* **ページ抜粋**:
%%

2011年9月15日木曜日

2_96 カンブリアの大爆発:眼の誕生 1

 カンブリア紀のはじまりは、生物の爆発的進化の起こった時代でもありました。カンブリア紀の大爆発がなぜおこったのか。それは大きな問題でした。しかし、その謎に対する一つの鍵が示されました。その鍵を紹介していきましょう。

 地球の歴史において、カンブリア紀は、特筆すべき時代であります。カンブリア紀は、顕生代のはじまりで、隠生代と顕生代の時代境界の時代でもあります。区切りの時代として重要です。時代の区切りは、カンブリア紀になって、化石が出現しはじめることです。つまり化石に残るような生物が、カンブリア紀から出現したのです。

%%

* **記録の抜粋**:
%%

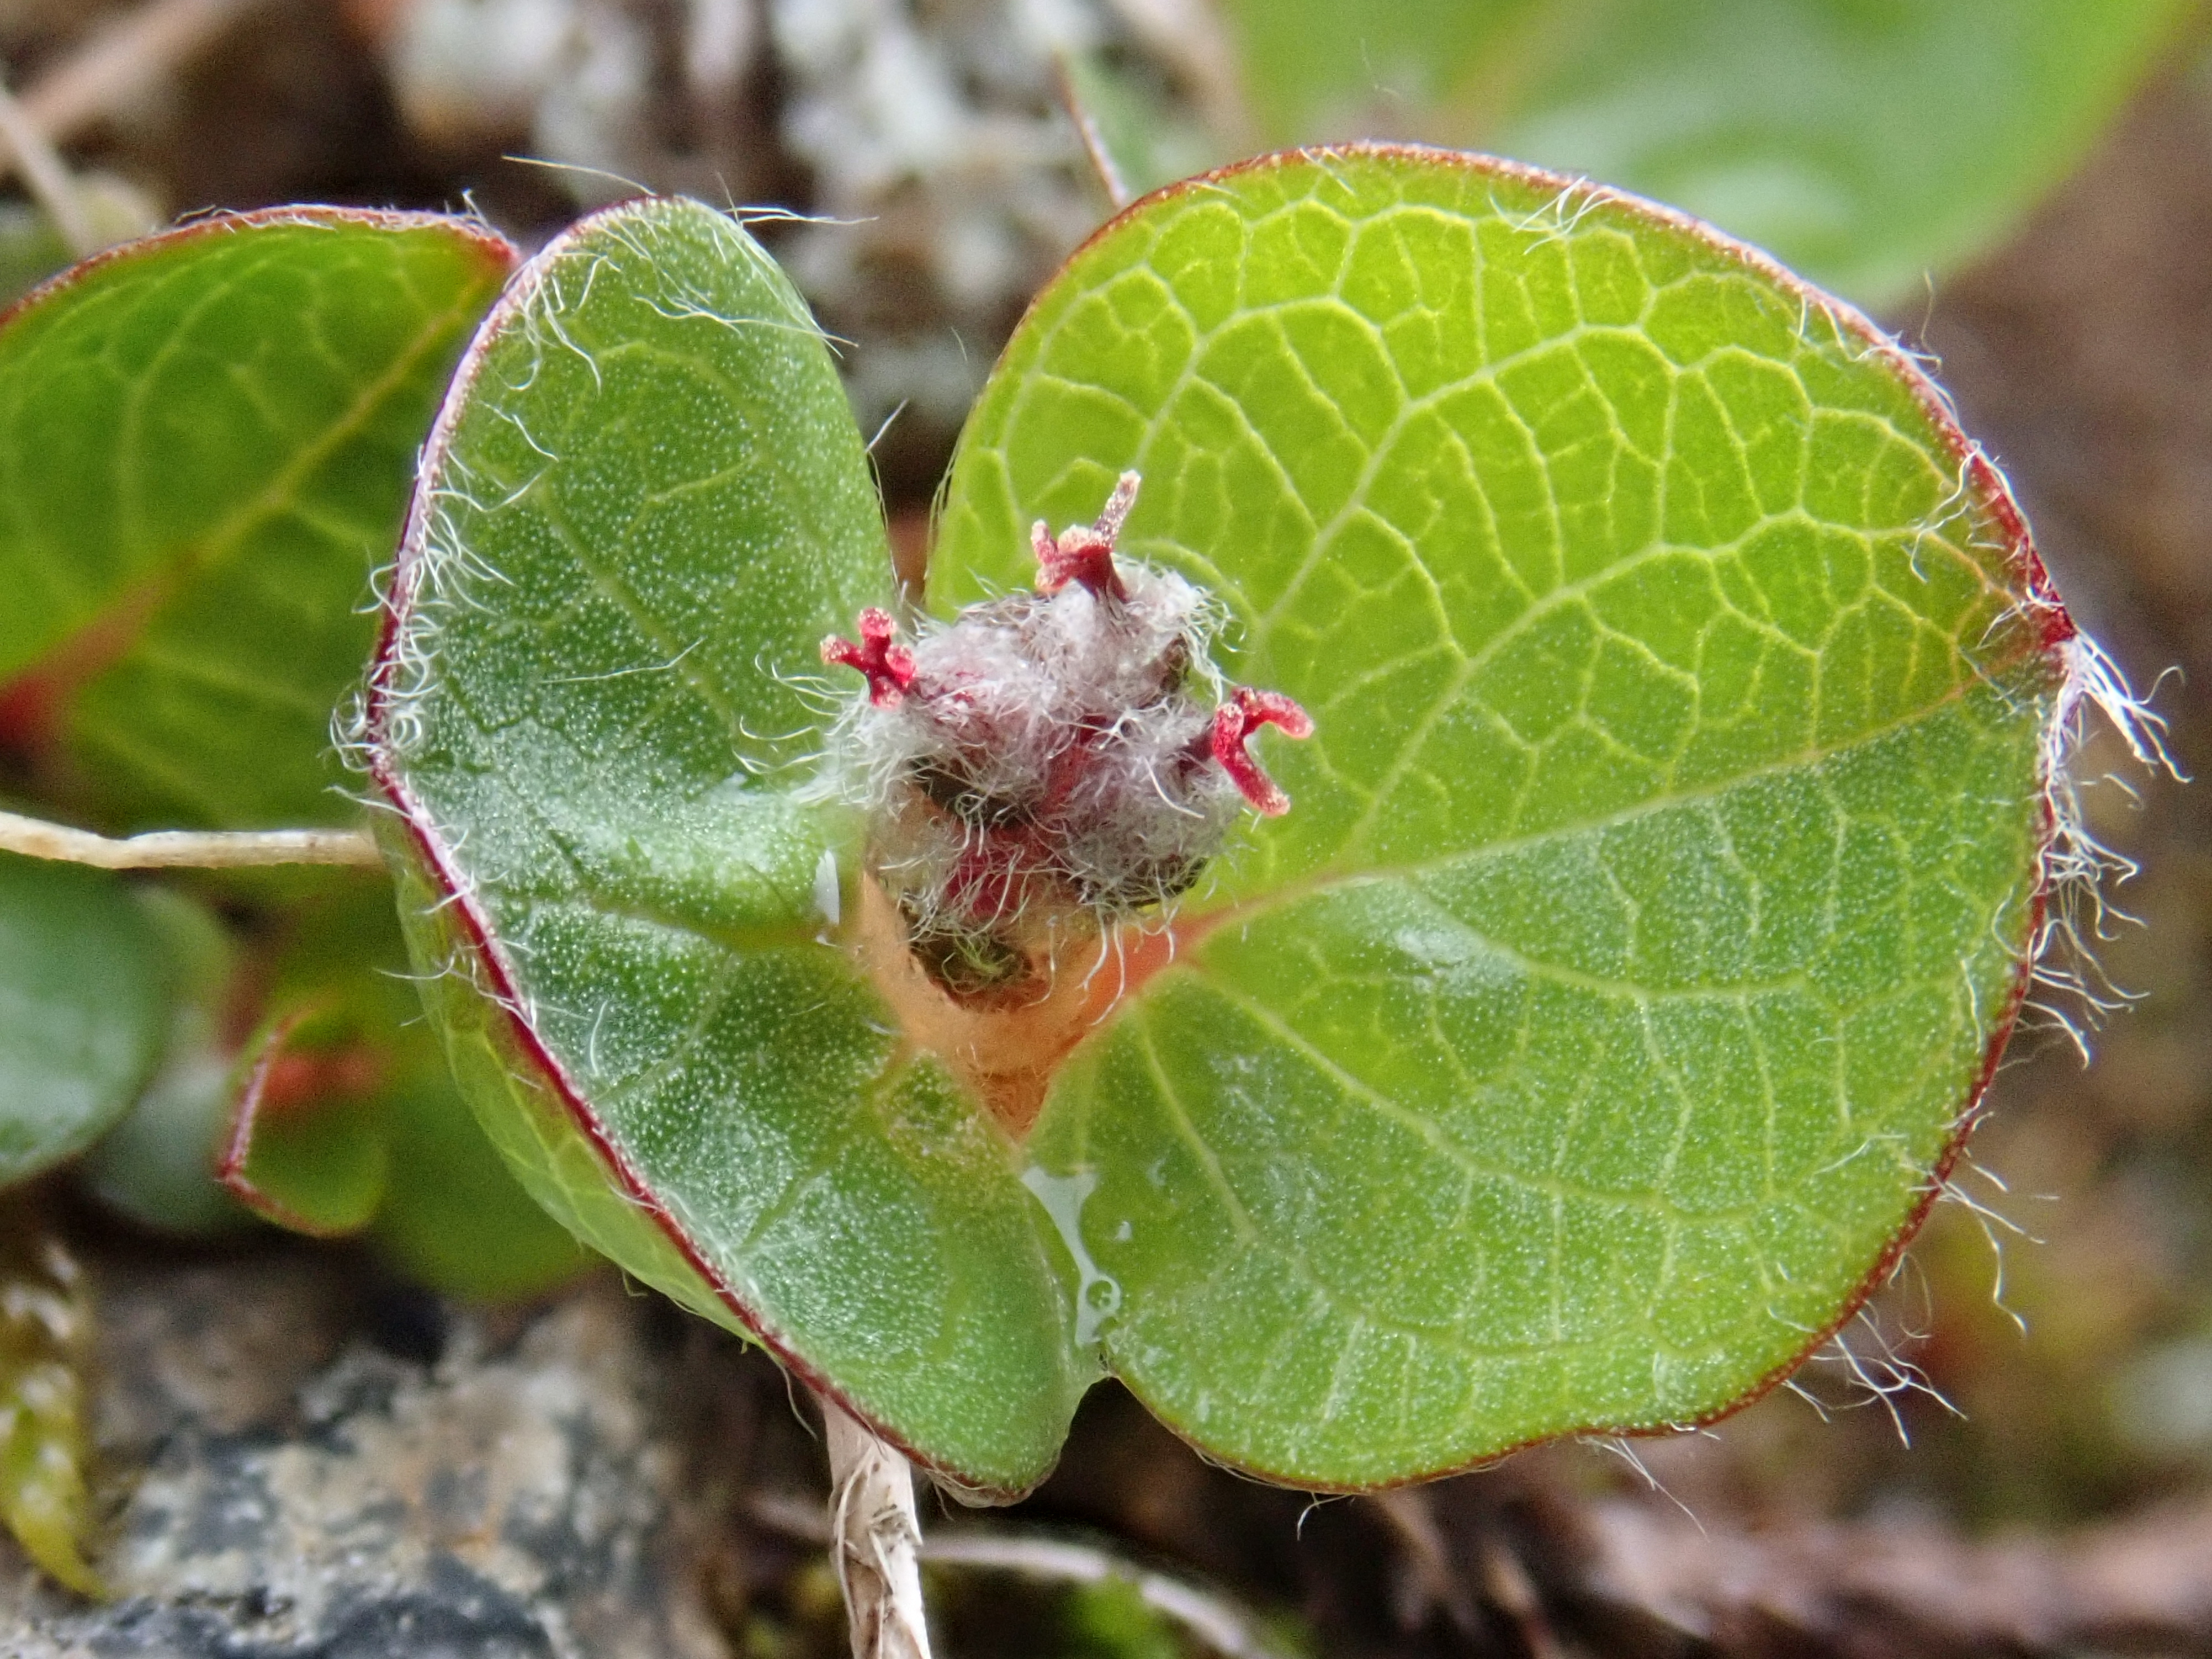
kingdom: Plantae
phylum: Tracheophyta
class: Magnoliopsida
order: Malpighiales
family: Salicaceae
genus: Salix
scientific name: Salix polaris
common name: Polar willow
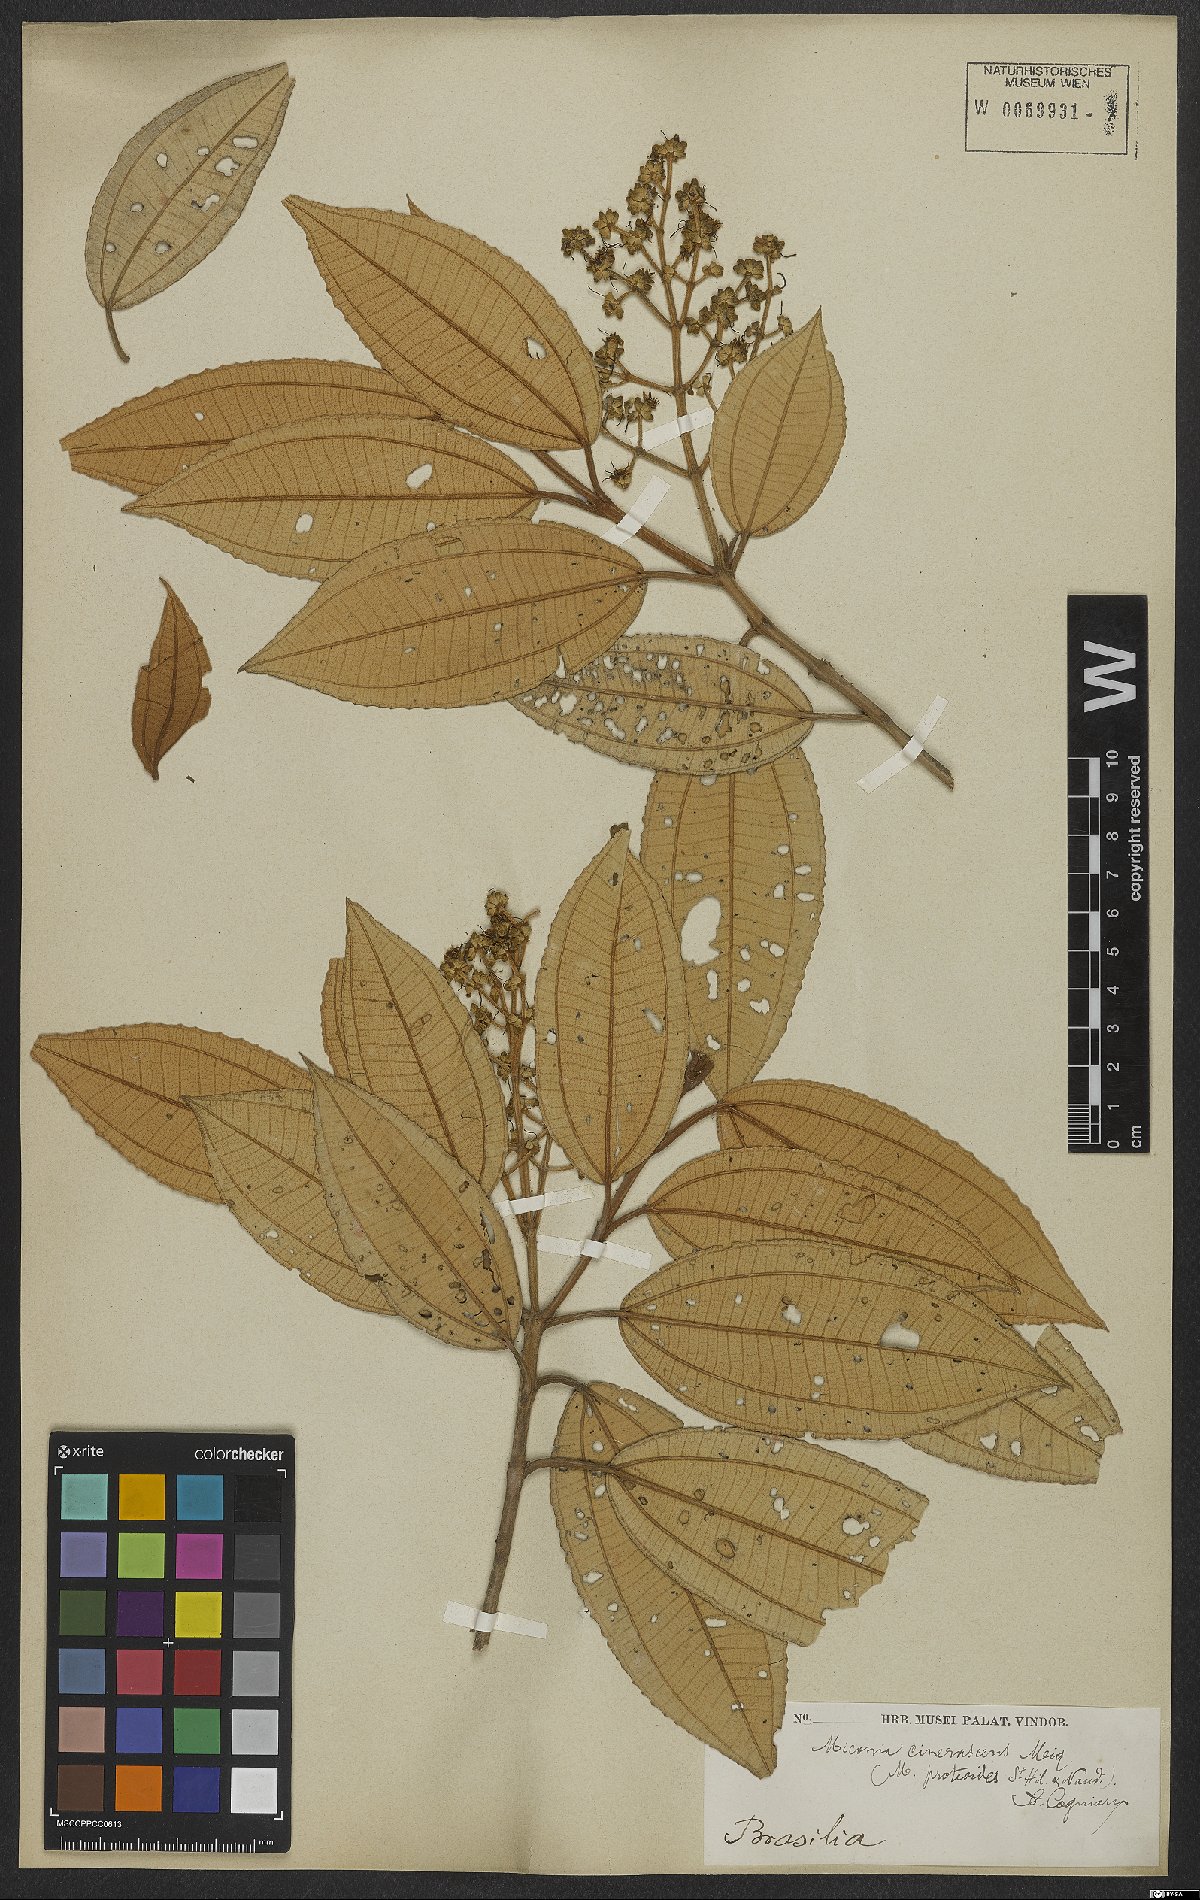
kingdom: Plantae
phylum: Tracheophyta
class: Magnoliopsida
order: Myrtales
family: Melastomataceae
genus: Miconia
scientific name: Miconia cinerascens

%%

上に示したカンブリア紀の大爆発についての文章を、最後の文の次から書き継いでください。

 その出現が、ある日、突然というほど、唐突で、爆発的でした。カンブリア紀を境に、生物(動物)が突然に爆発的な進化をしたことから「カンブリアの大爆発」と呼ばれています。スティーヴン・ジェイ・グールドが、「ワンダフル・ライフ:バージェス頁岩と生物進化の物語」という本で紹介して以来、「カンブリアの大爆発」は、広く知られるところとなりました。
 5億4520万年前からはじまるカンブリア紀(終わりは4億8830万年前)ですが、それ以前から化石の痕跡は見つかっています。またカンブリア紀の直前の時代、エディアカラ紀から化石がけっこう見つかりはじめます。産地としては、カンブリア紀の前の時代名であるエディアカラ紀の由来となっている南オーストラリア州のエディアカラ生物群は、約5億8500万年前から出はじめて、カンブリア紀に入ってすぐの5億4200万年前には、その多くは絶滅してしまいます。
 カンブリア紀になると系統性のある生物の化石が出はじめます。産地として、中国雲南省の澄江(ちぇんじゃん)(5億2500万年前)、グリーンランドのシリウス・パセッ(5億1800万年前)、カナダのブリティッシュコロンビア州のバージェス頁岩(5億0500万年前)が有名です。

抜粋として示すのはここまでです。